Lielah Leighton, a licensed clinical social worker and the interim director of Portland Street Response, said there’s a time and place for restrictive interventions, such as committing someone to psychiatric care who can’t make their own decisions.

But, she said, many patients might be more inclined to seek treatment if their basic needs, such as shelter and physical safety, were addressed.

“I’m of the opinion that voluntarily selecting into care starts you off on the right foot,” Leighton said. “But what’s more interesting to me is being realistic about what we’re asking people to consent to. It might sound like a great idea to us to help them get to an emergency room, but what does that mean for their belongings, their safety? Are they going to have to return after dark? Be discharged in two hours? So many of their complaints are driven by these unmet basic needs.”

Jonathan Mroz, the communications specialist for Central City Concern, said struggling to meet those basic needs was a barrier in his own recovery.

A few years ago, Mroz said, he began using drugs after traumatic events in his personal life. He ended up living on the street in Old Town in what he described as a “constant state of hypervigilance.”

“Homelessness is deeply traumatic even without drugs,” he said. “An endless cycle emerged. Losing a backpack, losing a cell phone, getting all the things back that make us a human being, that takes a lot of time.
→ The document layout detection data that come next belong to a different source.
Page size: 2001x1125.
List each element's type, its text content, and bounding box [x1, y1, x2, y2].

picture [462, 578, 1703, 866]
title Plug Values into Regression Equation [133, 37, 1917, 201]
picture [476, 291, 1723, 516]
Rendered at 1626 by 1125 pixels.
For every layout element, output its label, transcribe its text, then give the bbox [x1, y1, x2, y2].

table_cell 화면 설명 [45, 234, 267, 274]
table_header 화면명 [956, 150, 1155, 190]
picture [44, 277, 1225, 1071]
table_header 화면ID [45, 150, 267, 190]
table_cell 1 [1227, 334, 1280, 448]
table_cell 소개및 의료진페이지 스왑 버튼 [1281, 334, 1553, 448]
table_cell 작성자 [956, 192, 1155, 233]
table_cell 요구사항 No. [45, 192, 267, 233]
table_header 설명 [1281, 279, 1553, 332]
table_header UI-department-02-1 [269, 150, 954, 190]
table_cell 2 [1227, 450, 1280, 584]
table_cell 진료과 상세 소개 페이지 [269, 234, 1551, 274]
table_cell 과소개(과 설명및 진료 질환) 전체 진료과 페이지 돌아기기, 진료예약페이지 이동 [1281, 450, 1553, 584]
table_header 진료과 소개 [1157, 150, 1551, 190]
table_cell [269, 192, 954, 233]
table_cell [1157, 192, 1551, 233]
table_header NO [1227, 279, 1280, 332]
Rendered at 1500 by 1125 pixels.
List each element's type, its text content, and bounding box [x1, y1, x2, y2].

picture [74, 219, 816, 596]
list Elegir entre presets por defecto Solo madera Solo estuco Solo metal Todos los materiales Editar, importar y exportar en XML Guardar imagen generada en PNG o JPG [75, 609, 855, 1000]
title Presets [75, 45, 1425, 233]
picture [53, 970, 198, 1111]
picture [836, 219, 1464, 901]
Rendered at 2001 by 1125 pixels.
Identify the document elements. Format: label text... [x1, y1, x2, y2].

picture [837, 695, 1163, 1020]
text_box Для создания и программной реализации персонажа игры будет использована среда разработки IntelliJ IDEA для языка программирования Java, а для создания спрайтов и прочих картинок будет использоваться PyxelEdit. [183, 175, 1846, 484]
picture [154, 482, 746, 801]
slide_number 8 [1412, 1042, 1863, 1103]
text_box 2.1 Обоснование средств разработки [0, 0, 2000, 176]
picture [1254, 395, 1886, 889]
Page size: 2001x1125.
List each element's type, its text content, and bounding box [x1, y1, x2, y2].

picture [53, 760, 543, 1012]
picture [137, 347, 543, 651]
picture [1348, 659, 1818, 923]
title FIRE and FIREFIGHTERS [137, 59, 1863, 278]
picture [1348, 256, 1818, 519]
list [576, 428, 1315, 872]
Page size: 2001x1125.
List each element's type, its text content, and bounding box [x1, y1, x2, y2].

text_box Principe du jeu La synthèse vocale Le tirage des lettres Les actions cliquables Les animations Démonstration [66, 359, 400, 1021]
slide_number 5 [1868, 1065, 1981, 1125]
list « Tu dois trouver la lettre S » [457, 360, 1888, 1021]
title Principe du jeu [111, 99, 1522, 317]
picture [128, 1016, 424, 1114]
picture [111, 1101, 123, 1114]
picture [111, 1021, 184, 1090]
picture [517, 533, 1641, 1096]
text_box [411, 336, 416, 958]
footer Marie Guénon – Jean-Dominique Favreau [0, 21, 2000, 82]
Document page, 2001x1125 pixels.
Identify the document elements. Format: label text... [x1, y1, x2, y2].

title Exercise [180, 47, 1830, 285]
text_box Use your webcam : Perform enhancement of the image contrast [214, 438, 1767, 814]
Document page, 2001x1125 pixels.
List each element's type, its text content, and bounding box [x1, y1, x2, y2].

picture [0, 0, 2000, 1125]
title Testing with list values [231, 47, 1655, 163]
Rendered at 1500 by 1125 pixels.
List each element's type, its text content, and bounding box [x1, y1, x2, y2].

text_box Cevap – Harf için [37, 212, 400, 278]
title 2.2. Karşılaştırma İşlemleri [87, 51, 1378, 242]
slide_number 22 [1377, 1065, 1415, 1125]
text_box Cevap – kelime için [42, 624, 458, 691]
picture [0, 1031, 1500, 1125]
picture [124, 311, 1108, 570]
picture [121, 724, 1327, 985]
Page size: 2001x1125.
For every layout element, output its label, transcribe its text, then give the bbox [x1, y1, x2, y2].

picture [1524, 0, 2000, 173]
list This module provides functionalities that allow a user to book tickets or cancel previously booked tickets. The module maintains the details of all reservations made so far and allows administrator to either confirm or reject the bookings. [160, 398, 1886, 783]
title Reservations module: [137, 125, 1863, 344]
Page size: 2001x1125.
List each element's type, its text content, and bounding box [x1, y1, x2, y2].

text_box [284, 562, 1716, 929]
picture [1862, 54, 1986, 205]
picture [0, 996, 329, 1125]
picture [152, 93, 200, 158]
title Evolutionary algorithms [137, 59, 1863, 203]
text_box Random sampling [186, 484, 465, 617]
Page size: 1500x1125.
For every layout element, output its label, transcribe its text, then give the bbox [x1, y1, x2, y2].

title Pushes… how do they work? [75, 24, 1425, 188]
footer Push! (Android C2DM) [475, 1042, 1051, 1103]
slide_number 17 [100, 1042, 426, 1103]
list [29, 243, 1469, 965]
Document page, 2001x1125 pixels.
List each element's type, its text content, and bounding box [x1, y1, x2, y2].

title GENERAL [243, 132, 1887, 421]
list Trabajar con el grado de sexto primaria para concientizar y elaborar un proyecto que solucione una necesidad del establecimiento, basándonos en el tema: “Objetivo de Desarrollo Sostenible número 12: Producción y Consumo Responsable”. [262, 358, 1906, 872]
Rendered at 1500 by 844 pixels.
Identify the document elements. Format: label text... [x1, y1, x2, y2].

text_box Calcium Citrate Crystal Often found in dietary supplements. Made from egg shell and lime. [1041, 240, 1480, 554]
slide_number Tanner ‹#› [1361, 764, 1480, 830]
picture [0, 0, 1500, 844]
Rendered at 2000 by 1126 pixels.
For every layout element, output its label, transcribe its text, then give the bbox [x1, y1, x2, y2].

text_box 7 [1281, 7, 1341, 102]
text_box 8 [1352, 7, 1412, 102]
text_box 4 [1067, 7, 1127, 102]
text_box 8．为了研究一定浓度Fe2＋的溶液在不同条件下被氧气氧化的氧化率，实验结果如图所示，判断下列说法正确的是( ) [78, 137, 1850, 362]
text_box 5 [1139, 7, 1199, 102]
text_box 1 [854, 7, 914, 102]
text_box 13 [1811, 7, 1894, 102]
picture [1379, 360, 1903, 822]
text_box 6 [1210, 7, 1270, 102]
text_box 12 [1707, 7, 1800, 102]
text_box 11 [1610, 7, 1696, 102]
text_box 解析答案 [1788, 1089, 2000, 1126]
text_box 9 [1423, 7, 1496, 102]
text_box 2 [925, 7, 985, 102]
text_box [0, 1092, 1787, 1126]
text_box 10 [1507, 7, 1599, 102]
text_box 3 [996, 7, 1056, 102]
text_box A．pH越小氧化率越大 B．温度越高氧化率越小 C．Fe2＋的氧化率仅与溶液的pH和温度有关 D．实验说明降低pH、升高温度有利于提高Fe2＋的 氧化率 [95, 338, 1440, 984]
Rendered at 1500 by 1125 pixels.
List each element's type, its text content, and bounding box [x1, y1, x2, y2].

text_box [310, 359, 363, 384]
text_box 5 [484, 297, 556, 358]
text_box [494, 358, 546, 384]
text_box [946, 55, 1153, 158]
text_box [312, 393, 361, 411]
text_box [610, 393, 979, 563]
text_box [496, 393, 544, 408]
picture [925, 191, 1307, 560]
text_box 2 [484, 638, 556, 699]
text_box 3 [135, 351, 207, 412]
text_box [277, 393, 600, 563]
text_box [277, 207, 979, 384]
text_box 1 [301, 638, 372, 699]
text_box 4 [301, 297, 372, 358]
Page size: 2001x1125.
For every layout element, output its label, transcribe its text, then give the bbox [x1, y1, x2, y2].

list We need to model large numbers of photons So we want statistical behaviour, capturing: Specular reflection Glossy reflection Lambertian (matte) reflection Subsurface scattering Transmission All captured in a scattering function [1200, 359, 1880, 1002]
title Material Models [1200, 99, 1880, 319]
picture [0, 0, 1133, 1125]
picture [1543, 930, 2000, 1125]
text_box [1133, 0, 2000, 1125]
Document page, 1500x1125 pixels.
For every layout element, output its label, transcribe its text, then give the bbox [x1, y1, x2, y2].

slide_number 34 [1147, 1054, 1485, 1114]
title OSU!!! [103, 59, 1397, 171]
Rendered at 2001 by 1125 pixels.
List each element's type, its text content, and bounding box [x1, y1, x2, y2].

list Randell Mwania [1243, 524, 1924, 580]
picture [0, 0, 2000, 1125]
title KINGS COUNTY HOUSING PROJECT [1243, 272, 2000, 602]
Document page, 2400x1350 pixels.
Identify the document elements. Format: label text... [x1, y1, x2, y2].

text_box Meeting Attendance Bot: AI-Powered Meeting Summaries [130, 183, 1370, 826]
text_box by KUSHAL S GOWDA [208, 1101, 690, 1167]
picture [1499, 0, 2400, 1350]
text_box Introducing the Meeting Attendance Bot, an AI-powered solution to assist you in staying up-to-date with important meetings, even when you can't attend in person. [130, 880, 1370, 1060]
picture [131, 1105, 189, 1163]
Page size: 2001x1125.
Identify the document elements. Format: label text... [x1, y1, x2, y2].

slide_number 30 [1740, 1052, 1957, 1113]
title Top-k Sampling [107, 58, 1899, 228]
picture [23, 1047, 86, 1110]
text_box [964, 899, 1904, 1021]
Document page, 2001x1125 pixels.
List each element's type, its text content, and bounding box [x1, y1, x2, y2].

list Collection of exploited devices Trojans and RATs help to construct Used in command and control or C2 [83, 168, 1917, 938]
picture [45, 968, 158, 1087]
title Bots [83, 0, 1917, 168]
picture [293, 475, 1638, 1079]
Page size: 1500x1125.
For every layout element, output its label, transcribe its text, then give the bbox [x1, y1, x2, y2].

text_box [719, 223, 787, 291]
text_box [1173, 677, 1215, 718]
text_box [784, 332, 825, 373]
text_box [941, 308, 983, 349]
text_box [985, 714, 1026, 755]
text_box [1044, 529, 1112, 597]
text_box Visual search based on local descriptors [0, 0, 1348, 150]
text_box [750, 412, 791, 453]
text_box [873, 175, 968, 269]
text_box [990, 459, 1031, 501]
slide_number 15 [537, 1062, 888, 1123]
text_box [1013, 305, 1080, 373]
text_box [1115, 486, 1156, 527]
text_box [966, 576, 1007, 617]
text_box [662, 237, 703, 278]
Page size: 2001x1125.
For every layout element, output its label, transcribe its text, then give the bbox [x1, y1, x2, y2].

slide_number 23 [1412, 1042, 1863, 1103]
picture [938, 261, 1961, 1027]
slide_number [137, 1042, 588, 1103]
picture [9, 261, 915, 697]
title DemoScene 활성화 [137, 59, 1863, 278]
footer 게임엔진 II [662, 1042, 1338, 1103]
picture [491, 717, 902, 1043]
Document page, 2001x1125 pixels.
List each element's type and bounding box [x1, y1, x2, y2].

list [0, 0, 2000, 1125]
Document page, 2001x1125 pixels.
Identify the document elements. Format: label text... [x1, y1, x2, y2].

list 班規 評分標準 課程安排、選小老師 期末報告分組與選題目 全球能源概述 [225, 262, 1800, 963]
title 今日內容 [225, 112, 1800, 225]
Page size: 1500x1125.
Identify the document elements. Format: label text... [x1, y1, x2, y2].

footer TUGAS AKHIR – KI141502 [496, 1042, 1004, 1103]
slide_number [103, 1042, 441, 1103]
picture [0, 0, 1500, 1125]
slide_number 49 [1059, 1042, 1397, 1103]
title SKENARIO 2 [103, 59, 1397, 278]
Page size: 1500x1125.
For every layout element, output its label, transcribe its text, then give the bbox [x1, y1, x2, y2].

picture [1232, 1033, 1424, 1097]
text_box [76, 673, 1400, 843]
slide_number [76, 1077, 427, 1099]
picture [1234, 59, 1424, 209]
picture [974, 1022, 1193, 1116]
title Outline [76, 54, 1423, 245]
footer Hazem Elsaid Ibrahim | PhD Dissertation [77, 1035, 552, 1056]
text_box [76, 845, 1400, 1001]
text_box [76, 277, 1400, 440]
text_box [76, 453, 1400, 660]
And it places the burden on the individual to be sane enough to get help.”

He cited the severe lack of psychiatric beds and the residential facilities that patients need afterward, as well as the need for a place for patients to simply get off the streets while they stabilize.

“We’re creating an endless cycle of abandonment at that point,” he said.

As panelists considered immediate solutions, some highlighted the need for a long-term plan.

“We don’t have a plan or a functional system,” said Multnomah County Commissioner Sharon Meieran, who also works as an emergency room doctor. “Unless we have that, we’re just going to be throwing good money after bad.”

Meieran suggested someone who can coordinate mental health efforts between the state and counties.

“We don’t need any more studies, meetings, task forces or committees,” she said. “We need someone to bring it together and connect the dots, leading us forward.”